Rates were not calculated for strata with less than 5 cases are denoted by a dash (-).

2

Estimates in bold are statistically significant.

3

AAPCs were not calculated for categories with < 5 cases for 3 or more time periods, as denoted by a dash (-).

Primary peak incidence comparisons (10–19 age group)

The 10–19 age-group presented the first peak in incidence of OS as well as largest difference in male and female rates (Figure 1). Among regional groups, incidence ranged from 4.9 to 9.4 cases per million (Table 1). The highest rates were observed in Northern Africa, Southeastern Asia and South America at 9.4, 9.2 and 9.2 cases per million. The lowest incidence rates were seen in Southern Asia, Eastern Europe, and Western Asia at 4.9, 6.1, and 6.6 cases per million (Table 1). The highest rate among males was observed in South America (10.8), while the highest rate among females was seen in South-eastern Asia (7.7) (Figure 1). The lowest male and female rates were observed in Southern Asia (ASR: 5.3) and Southern Europe (ASR: 5.1), respectively. Southern Europe presented the highest male to female ratio of 2:1 in the 10–19 age-group.

When we evaluated rates by country, the highest rates were seen in Iceland (ASR:13.5), Slovakia (ASR:13) and the Philippines (ASR: 12.5) (Figure 2). Rates varied among countries within each region. The lowest rates were seen in South Africa (ASR: 2.8), Malta (ASR: 3.7) and Lithuania (ASR: 3.9).

Secondary peak incidence comparisons (60–79 age group)

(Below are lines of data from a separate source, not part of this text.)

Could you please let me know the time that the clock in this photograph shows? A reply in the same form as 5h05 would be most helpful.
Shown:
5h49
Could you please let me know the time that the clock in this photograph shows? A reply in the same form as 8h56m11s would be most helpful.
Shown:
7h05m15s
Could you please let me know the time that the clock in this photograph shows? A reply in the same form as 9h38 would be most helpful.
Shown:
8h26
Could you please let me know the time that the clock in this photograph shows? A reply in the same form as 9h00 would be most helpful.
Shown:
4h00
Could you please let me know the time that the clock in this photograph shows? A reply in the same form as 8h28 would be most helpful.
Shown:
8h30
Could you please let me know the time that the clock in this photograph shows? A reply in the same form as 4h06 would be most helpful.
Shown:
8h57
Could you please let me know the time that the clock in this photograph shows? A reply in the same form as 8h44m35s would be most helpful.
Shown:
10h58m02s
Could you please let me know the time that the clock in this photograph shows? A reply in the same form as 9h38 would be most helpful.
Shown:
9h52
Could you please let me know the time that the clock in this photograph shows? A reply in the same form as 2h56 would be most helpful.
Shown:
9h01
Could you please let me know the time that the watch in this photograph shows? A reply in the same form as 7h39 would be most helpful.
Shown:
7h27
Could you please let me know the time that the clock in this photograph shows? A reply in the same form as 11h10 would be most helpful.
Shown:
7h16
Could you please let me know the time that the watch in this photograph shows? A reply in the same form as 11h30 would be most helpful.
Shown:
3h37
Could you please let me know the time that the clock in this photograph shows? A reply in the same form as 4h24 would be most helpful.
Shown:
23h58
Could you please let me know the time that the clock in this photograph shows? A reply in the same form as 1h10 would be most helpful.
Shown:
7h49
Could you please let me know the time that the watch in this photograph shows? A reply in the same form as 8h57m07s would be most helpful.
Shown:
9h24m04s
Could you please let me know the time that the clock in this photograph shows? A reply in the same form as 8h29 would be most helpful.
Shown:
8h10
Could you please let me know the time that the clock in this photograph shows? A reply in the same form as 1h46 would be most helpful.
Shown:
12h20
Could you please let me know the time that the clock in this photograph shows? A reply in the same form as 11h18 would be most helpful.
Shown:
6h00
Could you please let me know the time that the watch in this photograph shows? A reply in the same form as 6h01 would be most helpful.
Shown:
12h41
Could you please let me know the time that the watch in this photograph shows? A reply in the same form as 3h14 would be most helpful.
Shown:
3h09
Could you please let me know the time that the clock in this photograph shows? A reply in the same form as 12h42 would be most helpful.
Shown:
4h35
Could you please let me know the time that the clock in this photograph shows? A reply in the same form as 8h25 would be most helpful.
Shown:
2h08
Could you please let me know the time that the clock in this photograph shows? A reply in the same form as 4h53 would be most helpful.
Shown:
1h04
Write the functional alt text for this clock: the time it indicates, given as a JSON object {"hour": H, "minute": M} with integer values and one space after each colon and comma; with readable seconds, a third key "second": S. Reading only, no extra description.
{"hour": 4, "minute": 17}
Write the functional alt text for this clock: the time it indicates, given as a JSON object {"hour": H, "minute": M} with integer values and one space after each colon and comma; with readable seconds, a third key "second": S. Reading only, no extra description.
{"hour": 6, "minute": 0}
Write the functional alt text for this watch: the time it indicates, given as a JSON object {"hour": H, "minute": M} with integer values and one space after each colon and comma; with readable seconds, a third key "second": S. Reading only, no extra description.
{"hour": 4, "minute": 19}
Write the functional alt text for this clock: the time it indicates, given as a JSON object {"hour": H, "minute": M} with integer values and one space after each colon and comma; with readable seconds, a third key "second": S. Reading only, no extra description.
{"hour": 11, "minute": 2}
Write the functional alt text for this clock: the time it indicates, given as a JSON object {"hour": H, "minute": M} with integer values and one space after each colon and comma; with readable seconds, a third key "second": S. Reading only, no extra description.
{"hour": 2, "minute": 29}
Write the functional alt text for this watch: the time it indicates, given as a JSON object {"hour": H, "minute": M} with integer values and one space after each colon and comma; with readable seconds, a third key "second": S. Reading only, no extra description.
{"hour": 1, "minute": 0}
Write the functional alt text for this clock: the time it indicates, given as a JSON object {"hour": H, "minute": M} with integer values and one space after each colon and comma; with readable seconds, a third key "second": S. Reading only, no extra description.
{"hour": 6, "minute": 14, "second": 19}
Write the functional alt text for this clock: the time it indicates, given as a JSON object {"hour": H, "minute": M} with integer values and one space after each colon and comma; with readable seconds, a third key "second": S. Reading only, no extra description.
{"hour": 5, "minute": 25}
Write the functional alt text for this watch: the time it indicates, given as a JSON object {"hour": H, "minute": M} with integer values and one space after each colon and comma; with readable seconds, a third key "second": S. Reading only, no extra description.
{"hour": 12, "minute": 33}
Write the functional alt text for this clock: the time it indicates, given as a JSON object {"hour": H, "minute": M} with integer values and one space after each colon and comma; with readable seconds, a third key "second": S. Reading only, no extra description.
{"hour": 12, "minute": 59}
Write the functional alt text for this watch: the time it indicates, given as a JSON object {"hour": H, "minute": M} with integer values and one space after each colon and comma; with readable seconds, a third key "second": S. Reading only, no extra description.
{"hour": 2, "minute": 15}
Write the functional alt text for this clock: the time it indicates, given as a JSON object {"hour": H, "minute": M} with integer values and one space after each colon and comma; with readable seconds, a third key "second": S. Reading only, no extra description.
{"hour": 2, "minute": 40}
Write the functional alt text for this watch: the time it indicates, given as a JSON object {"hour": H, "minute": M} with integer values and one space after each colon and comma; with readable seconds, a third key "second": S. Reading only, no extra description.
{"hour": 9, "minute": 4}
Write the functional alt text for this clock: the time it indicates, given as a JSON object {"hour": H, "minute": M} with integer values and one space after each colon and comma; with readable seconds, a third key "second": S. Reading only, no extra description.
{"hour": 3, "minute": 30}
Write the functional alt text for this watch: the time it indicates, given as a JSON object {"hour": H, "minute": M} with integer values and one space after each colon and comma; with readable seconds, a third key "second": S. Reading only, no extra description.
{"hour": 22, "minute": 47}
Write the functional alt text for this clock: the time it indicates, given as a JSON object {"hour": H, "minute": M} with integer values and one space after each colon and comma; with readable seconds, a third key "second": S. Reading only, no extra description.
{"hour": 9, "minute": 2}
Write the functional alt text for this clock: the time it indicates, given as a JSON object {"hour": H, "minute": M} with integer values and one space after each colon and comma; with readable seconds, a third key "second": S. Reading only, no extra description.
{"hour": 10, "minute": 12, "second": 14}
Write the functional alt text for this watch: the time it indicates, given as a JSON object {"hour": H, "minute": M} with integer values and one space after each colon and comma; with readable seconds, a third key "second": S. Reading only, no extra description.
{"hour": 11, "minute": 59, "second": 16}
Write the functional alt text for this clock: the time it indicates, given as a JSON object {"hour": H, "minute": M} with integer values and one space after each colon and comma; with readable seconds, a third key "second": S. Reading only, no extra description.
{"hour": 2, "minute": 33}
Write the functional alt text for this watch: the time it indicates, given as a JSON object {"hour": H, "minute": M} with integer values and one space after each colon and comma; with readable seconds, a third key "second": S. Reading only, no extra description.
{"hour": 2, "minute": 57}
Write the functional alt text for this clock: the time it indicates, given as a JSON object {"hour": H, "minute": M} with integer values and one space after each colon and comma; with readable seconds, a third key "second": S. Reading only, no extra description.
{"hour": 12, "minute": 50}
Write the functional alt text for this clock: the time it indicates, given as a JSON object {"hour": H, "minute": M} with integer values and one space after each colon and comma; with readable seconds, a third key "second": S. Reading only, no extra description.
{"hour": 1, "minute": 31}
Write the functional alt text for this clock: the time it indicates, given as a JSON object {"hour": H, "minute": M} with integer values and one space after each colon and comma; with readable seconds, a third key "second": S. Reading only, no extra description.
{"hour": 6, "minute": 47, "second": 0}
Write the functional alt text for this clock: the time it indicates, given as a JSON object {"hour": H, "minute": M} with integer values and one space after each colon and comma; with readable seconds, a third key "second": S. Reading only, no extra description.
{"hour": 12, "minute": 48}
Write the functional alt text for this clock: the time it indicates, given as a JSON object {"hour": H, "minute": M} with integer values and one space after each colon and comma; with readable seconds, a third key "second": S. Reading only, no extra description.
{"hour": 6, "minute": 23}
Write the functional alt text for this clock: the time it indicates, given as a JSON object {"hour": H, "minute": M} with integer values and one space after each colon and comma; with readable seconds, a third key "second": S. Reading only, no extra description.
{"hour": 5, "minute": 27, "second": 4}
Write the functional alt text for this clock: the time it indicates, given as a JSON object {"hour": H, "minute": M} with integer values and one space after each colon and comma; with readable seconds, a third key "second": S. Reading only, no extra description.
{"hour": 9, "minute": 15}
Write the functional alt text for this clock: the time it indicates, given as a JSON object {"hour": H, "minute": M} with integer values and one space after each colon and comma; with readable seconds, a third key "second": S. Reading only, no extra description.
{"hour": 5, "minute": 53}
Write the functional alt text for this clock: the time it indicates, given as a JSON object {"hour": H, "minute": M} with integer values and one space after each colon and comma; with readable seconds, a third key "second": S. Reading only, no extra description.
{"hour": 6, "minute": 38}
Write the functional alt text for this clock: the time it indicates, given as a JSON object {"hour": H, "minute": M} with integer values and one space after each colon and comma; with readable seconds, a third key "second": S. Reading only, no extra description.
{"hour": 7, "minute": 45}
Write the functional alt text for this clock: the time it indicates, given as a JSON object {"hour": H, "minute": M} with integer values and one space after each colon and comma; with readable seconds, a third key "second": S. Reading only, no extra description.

The second peak was seen in the 60–79 age-group, where incidence ranged from 1.7 cases per million in the Caribbean to 4.9 cases per million in Sub-Saharan Africa (Table 1). Generally, males had higher incidence than females in most regions and age-groups. Rates among men ranged from 1.3 in Southern Asia to 4.6 in Eastern Europe, whilst among women, ranged from 1 in Caribbean, to 5.6 in Sub-Saharan Africa. In this age-group, Sub-Saharan Africa presented a male to female ratio of 0.72 :1 (Figure 1).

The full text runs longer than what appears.